* How to complete this task *
All lines in the records below with the word "kártyacsomag" must be returned.

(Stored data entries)
# # #

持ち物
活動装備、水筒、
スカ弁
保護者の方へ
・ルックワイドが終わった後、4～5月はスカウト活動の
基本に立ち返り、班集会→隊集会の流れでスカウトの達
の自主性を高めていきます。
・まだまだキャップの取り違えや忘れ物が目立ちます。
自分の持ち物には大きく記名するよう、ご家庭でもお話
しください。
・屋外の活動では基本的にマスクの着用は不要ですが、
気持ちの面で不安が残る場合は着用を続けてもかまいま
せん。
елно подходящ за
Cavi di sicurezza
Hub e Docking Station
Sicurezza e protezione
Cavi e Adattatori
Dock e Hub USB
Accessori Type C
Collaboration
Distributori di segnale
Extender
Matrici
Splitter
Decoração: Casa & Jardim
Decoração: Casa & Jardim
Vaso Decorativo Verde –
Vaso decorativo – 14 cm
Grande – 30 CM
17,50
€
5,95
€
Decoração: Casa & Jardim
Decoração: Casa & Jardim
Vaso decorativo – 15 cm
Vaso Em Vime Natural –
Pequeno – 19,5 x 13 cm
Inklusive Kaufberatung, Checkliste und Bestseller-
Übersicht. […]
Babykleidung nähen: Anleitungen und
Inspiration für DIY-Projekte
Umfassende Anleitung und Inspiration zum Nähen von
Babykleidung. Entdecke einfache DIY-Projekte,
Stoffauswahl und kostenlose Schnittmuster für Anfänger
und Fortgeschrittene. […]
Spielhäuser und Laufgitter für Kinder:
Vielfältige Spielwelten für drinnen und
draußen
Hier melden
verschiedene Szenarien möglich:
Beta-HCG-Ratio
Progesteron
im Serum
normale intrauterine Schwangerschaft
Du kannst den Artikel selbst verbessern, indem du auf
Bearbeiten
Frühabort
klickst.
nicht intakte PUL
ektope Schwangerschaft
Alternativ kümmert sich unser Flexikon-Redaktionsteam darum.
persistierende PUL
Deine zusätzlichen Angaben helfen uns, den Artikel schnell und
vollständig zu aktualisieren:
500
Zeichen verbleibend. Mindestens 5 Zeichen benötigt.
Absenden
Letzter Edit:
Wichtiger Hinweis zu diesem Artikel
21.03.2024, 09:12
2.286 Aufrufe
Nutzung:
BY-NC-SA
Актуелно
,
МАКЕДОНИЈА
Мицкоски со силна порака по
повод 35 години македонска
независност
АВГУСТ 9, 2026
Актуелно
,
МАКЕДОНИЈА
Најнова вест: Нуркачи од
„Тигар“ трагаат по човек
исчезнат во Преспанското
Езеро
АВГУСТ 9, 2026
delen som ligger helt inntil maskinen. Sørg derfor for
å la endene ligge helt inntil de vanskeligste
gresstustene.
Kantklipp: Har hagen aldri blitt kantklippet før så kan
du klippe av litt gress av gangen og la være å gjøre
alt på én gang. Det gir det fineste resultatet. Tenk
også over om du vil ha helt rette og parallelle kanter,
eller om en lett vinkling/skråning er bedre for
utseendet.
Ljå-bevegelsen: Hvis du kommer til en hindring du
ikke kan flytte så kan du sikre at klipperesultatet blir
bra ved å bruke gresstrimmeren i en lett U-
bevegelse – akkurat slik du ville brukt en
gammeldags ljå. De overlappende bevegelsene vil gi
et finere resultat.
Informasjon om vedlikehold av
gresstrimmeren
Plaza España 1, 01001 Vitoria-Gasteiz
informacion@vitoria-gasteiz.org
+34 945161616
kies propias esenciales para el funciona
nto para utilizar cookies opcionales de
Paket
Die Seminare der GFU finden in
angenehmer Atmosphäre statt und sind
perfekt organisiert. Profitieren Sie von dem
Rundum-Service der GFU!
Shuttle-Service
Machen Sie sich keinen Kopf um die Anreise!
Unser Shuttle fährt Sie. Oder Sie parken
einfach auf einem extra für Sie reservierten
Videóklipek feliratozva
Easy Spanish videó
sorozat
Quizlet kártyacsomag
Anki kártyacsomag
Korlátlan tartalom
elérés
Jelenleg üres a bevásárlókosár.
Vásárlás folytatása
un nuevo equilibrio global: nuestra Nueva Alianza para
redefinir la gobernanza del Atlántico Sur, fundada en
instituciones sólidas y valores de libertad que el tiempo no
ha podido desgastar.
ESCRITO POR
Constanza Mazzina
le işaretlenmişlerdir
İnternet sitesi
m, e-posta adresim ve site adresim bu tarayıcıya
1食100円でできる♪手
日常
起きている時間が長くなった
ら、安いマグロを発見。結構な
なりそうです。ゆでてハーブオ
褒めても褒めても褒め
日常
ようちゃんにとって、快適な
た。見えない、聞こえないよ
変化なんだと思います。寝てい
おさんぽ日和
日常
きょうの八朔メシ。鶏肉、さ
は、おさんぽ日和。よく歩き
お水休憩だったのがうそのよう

# # #

* Answer to this task *
Quizlet kártyacsomag
Anki kártyacsomag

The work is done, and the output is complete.